● MATERIAL FOR THIS EXERCISE:
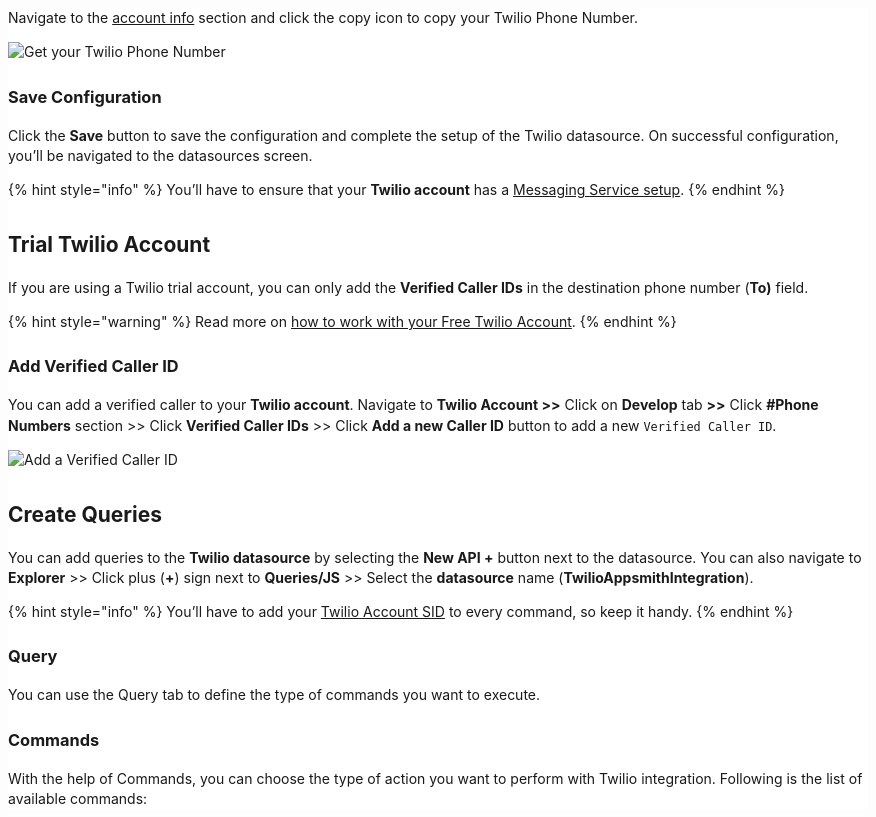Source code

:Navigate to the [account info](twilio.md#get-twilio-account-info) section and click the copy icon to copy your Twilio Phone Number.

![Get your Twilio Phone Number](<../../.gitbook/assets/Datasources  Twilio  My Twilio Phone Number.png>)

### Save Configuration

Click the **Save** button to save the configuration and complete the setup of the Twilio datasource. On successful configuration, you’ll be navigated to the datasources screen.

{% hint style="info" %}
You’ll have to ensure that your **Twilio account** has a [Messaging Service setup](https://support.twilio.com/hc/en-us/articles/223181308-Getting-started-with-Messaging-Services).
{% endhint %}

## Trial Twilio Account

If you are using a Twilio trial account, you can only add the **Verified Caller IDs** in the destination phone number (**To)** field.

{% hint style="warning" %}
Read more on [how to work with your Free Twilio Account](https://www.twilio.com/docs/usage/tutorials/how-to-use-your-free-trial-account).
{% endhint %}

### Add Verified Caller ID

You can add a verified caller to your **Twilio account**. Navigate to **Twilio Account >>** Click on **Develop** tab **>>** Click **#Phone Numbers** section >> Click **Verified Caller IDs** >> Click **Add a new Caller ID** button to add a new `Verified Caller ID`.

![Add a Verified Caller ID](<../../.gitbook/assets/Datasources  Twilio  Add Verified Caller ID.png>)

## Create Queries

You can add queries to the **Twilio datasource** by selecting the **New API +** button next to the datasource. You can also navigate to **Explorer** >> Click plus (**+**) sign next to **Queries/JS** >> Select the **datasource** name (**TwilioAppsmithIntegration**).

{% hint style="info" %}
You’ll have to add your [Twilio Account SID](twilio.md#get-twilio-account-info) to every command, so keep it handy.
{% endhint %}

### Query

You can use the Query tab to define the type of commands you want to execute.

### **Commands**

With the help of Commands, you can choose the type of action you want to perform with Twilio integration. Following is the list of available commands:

---

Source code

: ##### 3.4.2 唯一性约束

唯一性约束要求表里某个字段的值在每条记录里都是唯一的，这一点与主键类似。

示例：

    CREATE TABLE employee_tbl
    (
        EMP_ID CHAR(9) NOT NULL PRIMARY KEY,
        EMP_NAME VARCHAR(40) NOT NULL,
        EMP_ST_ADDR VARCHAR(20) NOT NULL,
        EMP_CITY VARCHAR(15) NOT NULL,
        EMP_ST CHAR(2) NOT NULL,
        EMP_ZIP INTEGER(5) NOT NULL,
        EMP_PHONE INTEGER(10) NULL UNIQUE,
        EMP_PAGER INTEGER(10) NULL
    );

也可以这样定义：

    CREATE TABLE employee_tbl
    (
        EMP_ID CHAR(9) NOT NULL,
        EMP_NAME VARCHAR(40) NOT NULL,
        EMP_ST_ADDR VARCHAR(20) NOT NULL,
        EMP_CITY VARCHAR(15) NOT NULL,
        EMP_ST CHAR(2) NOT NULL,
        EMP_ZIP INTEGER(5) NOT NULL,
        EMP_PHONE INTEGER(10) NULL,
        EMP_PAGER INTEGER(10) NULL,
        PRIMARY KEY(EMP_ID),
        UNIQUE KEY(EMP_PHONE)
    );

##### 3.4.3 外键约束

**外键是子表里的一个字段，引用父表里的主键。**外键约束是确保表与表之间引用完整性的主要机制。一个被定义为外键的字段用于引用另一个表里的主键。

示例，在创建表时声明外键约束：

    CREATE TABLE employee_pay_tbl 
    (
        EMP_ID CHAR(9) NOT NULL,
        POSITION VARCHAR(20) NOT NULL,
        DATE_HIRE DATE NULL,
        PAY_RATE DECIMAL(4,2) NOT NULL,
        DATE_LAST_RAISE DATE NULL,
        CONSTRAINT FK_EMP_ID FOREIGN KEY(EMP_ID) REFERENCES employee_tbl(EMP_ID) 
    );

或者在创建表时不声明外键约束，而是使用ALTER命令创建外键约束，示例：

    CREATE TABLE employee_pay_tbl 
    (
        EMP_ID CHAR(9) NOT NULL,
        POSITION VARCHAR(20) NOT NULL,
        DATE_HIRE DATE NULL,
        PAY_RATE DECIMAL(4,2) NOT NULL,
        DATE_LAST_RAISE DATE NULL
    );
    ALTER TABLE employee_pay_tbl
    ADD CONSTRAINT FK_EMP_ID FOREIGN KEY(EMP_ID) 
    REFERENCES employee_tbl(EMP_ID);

● WORK TASK:
Please reproduce the lines above unchanged, starting with the line that contains "##### 3.4.2 唯一性约束" and ending with the line that contains "示例，在创建表时声明外键约束：", both included, and nothing else.

● EXERCISE OUTPUT:
: ##### 3.4.2 唯一性约束

唯一性约束要求表里某个字段的值在每条记录里都是唯一的，这一点与主键类似。

示例：

    CREATE TABLE employee_tbl
    (
        EMP_ID CHAR(9) NOT NULL PRIMARY KEY,
        EMP_NAME VARCHAR(40) NOT NULL,
        EMP_ST_ADDR VARCHAR(20) NOT NULL,
        EMP_CITY VARCHAR(15) NOT NULL,
        EMP_ST CHAR(2) NOT NULL,
        EMP_ZIP INTEGER(5) NOT NULL,
        EMP_PHONE INTEGER(10) NULL UNIQUE,
        EMP_PAGER INTEGER(10) NULL
    );

也可以这样定义：

    CREATE TABLE employee_tbl
    (
        EMP_ID CHAR(9) NOT NULL,
        EMP_NAME VARCHAR(40) NOT NULL,
        EMP_ST_ADDR VARCHAR(20) NOT NULL,
        EMP_CITY VARCHAR(15) NOT NULL,
        EMP_ST CHAR(2) NOT NULL,
        EMP_ZIP INTEGER(5) NOT NULL,
        EMP_PHONE INTEGER(10) NULL,
        EMP_PAGER INTEGER(10) NULL,
        PRIMARY KEY(EMP_ID),
        UNIQUE KEY(EMP_PHONE)
    );

##### 3.4.3 外键约束

**外键是子表里的一个字段，引用父表里的主键。**外键约束是确保表与表之间引用完整性的主要机制。一个被定义为外键的字段用于引用另一个表里的主键。

示例，在创建表时声明外键约束：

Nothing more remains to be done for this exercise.